Institute of Informatics, Faculty of Automatic Control, Electronics and Computer Science, Silesian University of Technology, Gliwice, Poland.
Bioinformatics. 2018 Jun 1;34(11):1834-1840. doi: 10.1093/bioinformatics/bty023.
Nowadays, genome sequencing is frequently used in many research centers. In projects, such as the Haplotype Reference Consortium or the Exome Aggregation Consortium, huge databases of genotypes in large populations are determined. Together with the increasing size of these collections, the need for fast and memory frugal ways of representation and searching in them becomes crucial.

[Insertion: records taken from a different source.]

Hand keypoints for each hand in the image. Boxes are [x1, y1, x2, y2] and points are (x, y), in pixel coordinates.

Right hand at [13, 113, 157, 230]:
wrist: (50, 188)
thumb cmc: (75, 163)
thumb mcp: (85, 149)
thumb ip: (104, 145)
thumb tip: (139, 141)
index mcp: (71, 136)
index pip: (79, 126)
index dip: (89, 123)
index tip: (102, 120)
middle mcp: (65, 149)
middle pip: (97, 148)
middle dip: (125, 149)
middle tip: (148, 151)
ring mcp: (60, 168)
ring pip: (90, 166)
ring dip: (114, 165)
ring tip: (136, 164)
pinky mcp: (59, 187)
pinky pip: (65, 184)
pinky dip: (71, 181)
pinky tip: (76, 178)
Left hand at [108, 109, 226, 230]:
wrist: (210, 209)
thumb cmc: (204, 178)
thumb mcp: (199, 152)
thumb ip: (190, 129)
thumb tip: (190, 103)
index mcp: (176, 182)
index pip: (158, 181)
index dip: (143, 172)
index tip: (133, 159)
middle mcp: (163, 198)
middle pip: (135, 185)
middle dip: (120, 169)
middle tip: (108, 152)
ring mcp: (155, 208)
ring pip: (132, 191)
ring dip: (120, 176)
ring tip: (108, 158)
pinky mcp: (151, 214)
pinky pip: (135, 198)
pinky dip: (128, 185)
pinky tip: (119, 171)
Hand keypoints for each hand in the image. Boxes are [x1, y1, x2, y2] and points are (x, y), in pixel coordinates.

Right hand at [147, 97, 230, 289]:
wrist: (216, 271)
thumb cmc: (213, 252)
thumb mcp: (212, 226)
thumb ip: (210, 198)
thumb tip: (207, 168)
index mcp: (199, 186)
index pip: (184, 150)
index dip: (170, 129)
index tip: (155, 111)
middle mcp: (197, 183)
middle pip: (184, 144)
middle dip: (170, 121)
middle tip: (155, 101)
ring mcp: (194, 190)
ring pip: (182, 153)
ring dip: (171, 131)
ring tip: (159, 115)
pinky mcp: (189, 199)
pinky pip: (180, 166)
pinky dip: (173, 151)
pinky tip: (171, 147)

We present GTC (GenoType Compressor), a novel compressed data structure for representation of huge collections of genetic variation data. It significantly outperforms existing solutions in terms of compression ratio and time of answering various types of queries. We show that the largest of publicly available database of about 60 000 haplotypes at about 40 million SNPs can be stored in <4 GB, while the queries related to variants are answered in a fraction of a second.
GTC can be downloaded from https://github.com/refresh-bio/GTC or http://sun.aei.polsl.pl/REFRESH/gtc.
Supplementary data are available at Bioinformatics online.
如今,基因组测序在许多研究中心得到了广泛应用。在诸如单倍型参考联盟或外显子聚集联盟等项目中,大量的基因型数据库在大型人群中被确定。随着这些集合的规模不断增大,对于快速且节省内存的表示和搜索方法的需求变得至关重要。
我们提出了 GTC(基因型压缩器),这是一种用于表示庞大的遗传变异数据集合的新型压缩数据结构。它在压缩率和回答各种类型查询的时间方面明显优于现有解决方案。我们表明,大约 4 亿个 SNP 中约 6 万个单倍型的最大公共数据库可以存储在<4GB 内,而与变体相关的查询可以在几分之一秒内得到回答。
GTC 可以从 https://github.com/refresh-bio/GTC 或 http://sun.aei.polsl.pl/REFRESH/gtc 下载。
补充数据可在“Bioinformatics”在线获取。